Unique career paths in the Marines

Are you aware of the variety of unique career paths available in the Marine Corps? Although Marines are known for their specialization in combat arms, there are plenty of job opportunities waiting for you as a Marine. Depending on your interests and preferences, you can choose from a variety of exciting positions during your service. Contrary to popular belief, the USMC offers much more than just infantry service. You may not have considered these amazing career options, but here are some of the lesser-known roles that might pique your interest.

Take a look at these unique career paths in the Marines

Dog trainer

A dog handler is responsible for working with military working dogs. Full stop, this is the best work around! Who doesn’t want to spend time with dogs all day? Alright, so it’s not gravy all the time. This is because dog handlers must have a thorough understanding of dogs and dog behavior. It’s also ideal if you know how to train them. This is in addition to the ability to form and maintain a close bond with their dog. If you are a USMC dog handler, you will need to maintain your dog’s health and well-being. You will also need to prepare them for deployment. Military working dogs must be ready for any mission that comes their way. It’s a demanding job, but if dogs are your life, this unique career path is perfect for you.

Unique career paths in the Marines
U.S. Marine Corps Cpl. Dennis E. Mitchell III, a Military Working Dog (MWD) handler with Headquarters and Service Battalion, Marine Corps Recruit Depot (MCRD) San Diego, poses for a photo with MWD Jocky at MCRD San ​​Diego, March 11, 2022. (US Marine Corps Photo by Corporal Julian Elliott-Drouin)

Explosives Disposal

Did you know that war today is more dangerous than it was a thousand years ago? It’s true. While the battlefields of old might be littered with swords and spears, today’s military has much more to worry about. These threats include IEDs, biological threats, and even radioactive materials. Explosive ordnance disposal specialists work to neutralize these threats.

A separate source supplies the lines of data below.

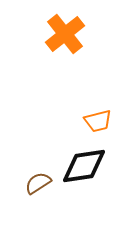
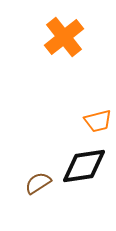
orange cross: moved 1 px left, 3 px down
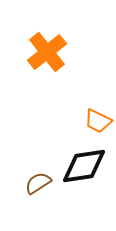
orange cross: moved 17 px left, 15 px down
orange trapezoid: rotated 40 degrees clockwise
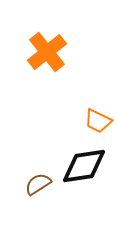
brown semicircle: moved 1 px down
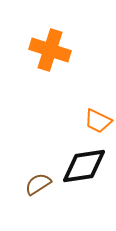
orange cross: moved 3 px right, 2 px up; rotated 33 degrees counterclockwise
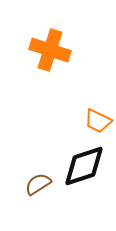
black diamond: rotated 9 degrees counterclockwise
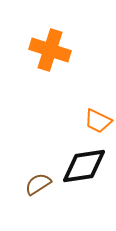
black diamond: rotated 9 degrees clockwise
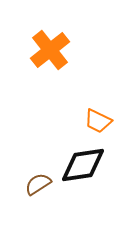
orange cross: rotated 33 degrees clockwise
black diamond: moved 1 px left, 1 px up
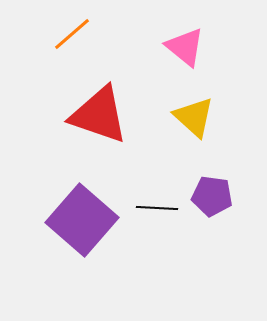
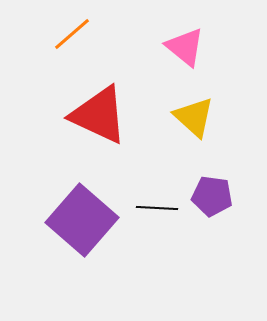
red triangle: rotated 6 degrees clockwise
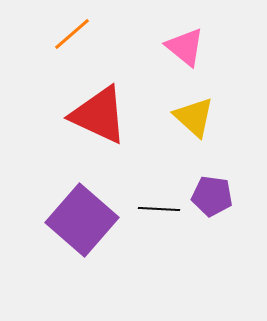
black line: moved 2 px right, 1 px down
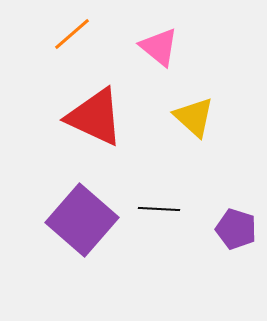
pink triangle: moved 26 px left
red triangle: moved 4 px left, 2 px down
purple pentagon: moved 24 px right, 33 px down; rotated 9 degrees clockwise
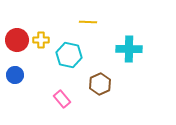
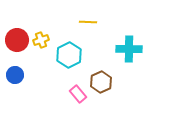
yellow cross: rotated 21 degrees counterclockwise
cyan hexagon: rotated 20 degrees clockwise
brown hexagon: moved 1 px right, 2 px up
pink rectangle: moved 16 px right, 5 px up
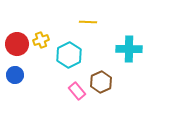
red circle: moved 4 px down
pink rectangle: moved 1 px left, 3 px up
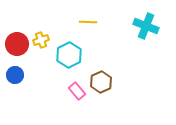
cyan cross: moved 17 px right, 23 px up; rotated 20 degrees clockwise
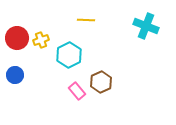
yellow line: moved 2 px left, 2 px up
red circle: moved 6 px up
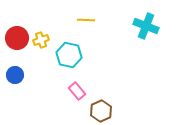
cyan hexagon: rotated 20 degrees counterclockwise
brown hexagon: moved 29 px down
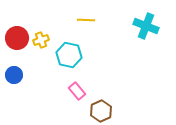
blue circle: moved 1 px left
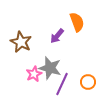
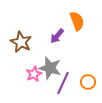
orange semicircle: moved 1 px up
purple line: moved 1 px right, 1 px up
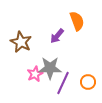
gray star: rotated 15 degrees counterclockwise
pink star: moved 1 px right
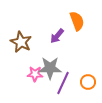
pink star: rotated 28 degrees clockwise
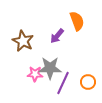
brown star: moved 2 px right, 1 px up
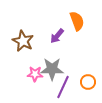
gray star: moved 2 px right, 1 px down
purple line: moved 4 px down
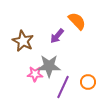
orange semicircle: rotated 24 degrees counterclockwise
gray star: moved 3 px left, 3 px up
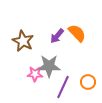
orange semicircle: moved 12 px down
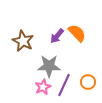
pink star: moved 8 px right, 13 px down; rotated 28 degrees counterclockwise
purple line: moved 1 px right, 2 px up
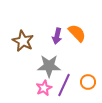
purple arrow: rotated 28 degrees counterclockwise
pink star: moved 1 px right, 1 px down
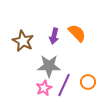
purple arrow: moved 3 px left
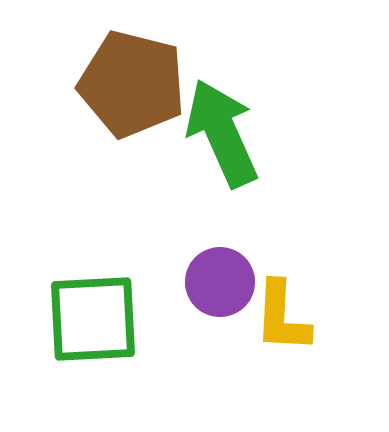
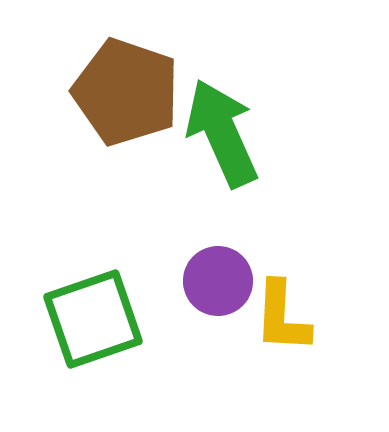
brown pentagon: moved 6 px left, 8 px down; rotated 5 degrees clockwise
purple circle: moved 2 px left, 1 px up
green square: rotated 16 degrees counterclockwise
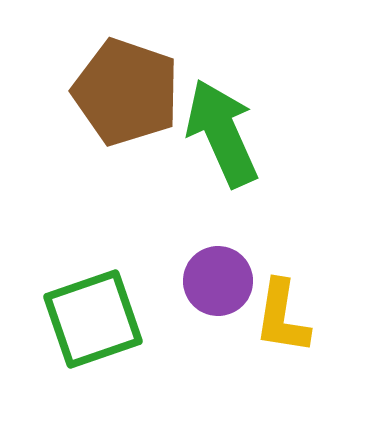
yellow L-shape: rotated 6 degrees clockwise
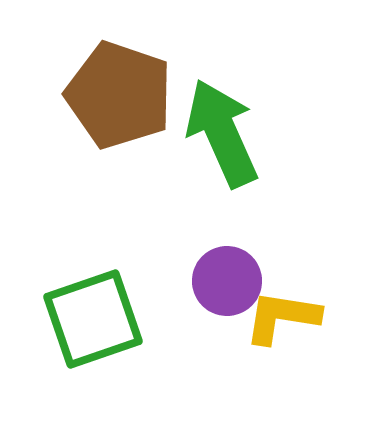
brown pentagon: moved 7 px left, 3 px down
purple circle: moved 9 px right
yellow L-shape: rotated 90 degrees clockwise
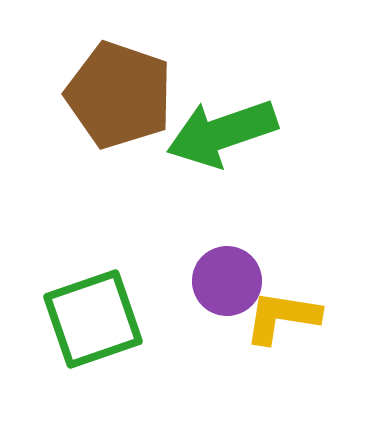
green arrow: rotated 85 degrees counterclockwise
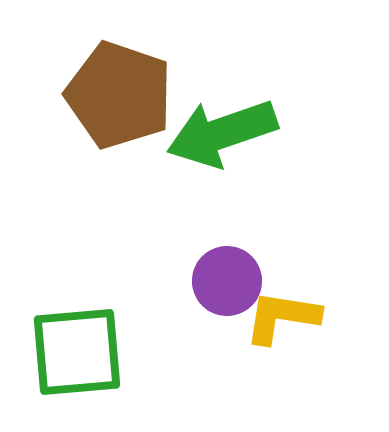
green square: moved 16 px left, 33 px down; rotated 14 degrees clockwise
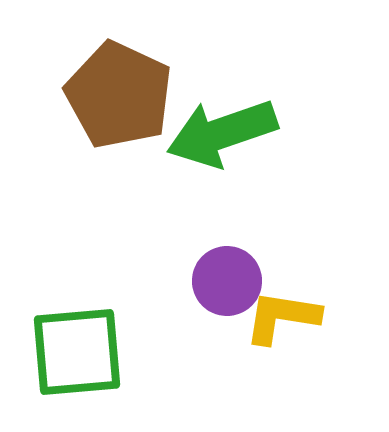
brown pentagon: rotated 6 degrees clockwise
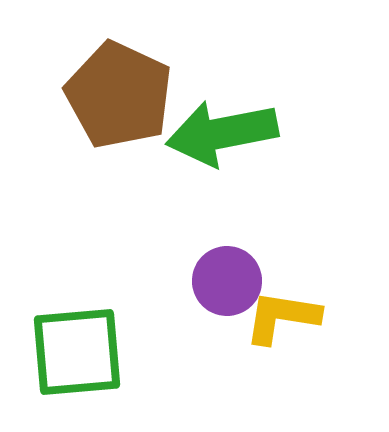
green arrow: rotated 8 degrees clockwise
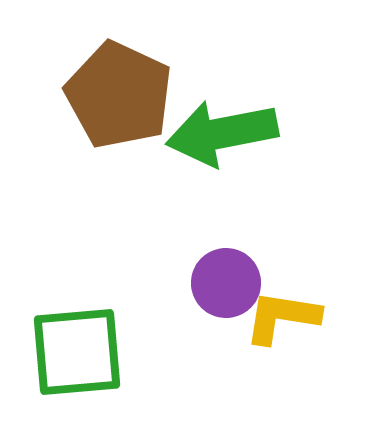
purple circle: moved 1 px left, 2 px down
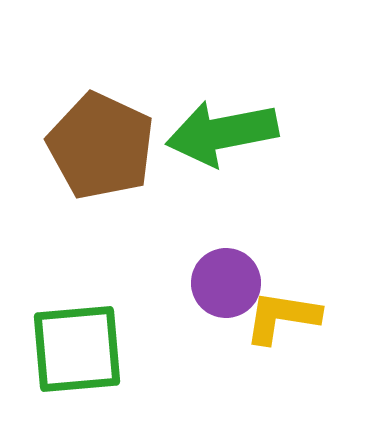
brown pentagon: moved 18 px left, 51 px down
green square: moved 3 px up
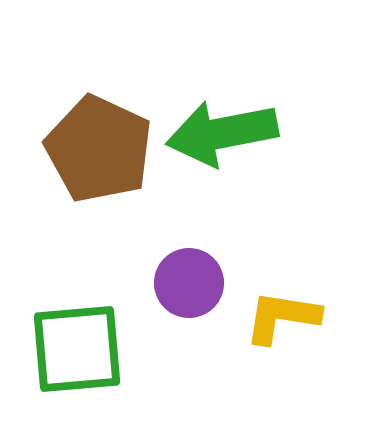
brown pentagon: moved 2 px left, 3 px down
purple circle: moved 37 px left
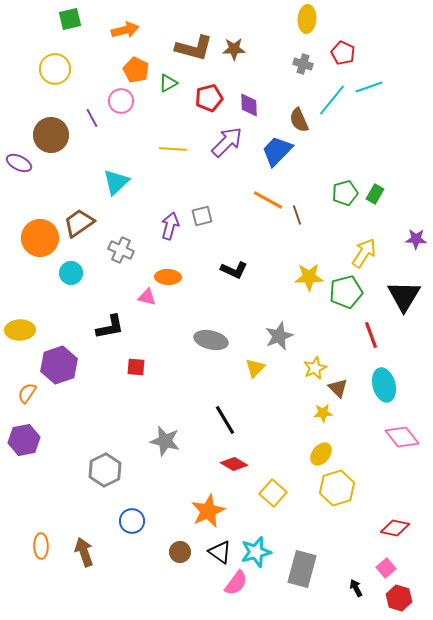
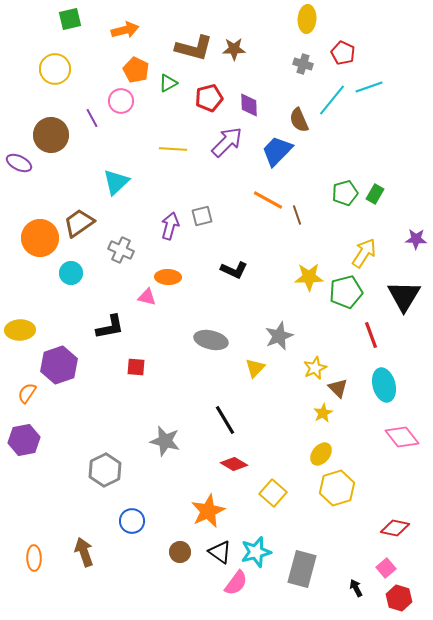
yellow star at (323, 413): rotated 24 degrees counterclockwise
orange ellipse at (41, 546): moved 7 px left, 12 px down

An Explosive Ordnance Disposal Marine, also known as an Explosive Ordnance Disposal (EOD) Technician, helps clarify this. In this job you will detect, identify and eliminate EOD. This includes bombs and landmines, both in combat and out of combat situations. You will train on a wide range of explosives. Overall, your main objective is to protect military personnel and civilians from harm. EOD Marines also conduct post-explosion investigations to determine the type and source of the explosive. You can work with local law enforcement to collect evidence related to explosive incidents.

This is a unique career path, as it is only open once you have reached the rank of Corporal. You will then be required to undergo an in-person screening and demonstrate advanced physical fitness. If you can cut the mustard and land the job, expect rewarding but dangerous work.

parachute rigger

A parachute rigger is a sailor responsible for packing and maintaining various types of parachutes used in airborne operations. This unique career path is often overlooked. However, this is critical work! You will ensure that the parachutes are in good working order and properly packed. You will also perform routine maintenance and repairs to ensure the safety and reliability of the equipment. Additionally, you could help train other Marines on the proper use and maintenance of parachutes, as well as safe parachute jumping procedures. They play a crucial role in ensuring that Marines can conduct airborne operations safely and efficiently.

If you want this job, you will need to complete basic airborne training at Fort Benning, Georgia, and rigger courses at Fort Lee, Virginia.

Unique career paths in the Marines
launches the corporal. Krista Jennings and Lance Cpl. Anthony Martini, parachute riggers with Air Delivery Platoon, Landing Support Company, Combat Logistics Regiment 17, 1st Marine Logistics Group, prepare a container delivery system for an airlift during Weapons and Tactics Instructor Course 1- 14 near Yuma, Ariz. (US Marine Corps photo by Lance Cpl. Shaltiel Dominguez/ Released)

Information Assurance Technician

At a time when the Internet has accelerated globalization, it is no surprise that cyberattacks are on the rise. Military digital communications require constant monitoring and protection. If you find yourself as an Information Assurance Technician, you will likely be advising commanders on cybersecurity protocols to follow. You will also be on the lookout for threats to the army’s cyber database.

It’s not the most unique career path since technology is all around us. But it is an essential element for the security of the mission and the country. Your primary job is to ensure the security and integrity of the Marine Corps computer and information systems. You will work to protect against cyberattacks and other security threats, performing vulnerability assessments, implementing security measures and monitoring network activity. You can also train other Marines on information security best practices.

You may have joined the Marines hoping for a position as a rifleman. So if that’s what you’re looking for, rest east! But, like all other branches of the military, there is much more to combat weapons. From explosive ordnance disposal technicians to multimedia illustrators, the Marine Corps offers a variety of unique career paths that cater to different interests, backgrounds, and skills.

These jobs not only provide unique experiences and challenges, but also provide opportunities to serve the country in a meaningful way. If you’re considering a career in the military, it’s worth looking beyond traditional roles and considering some of these lesser-known but equally important jobs.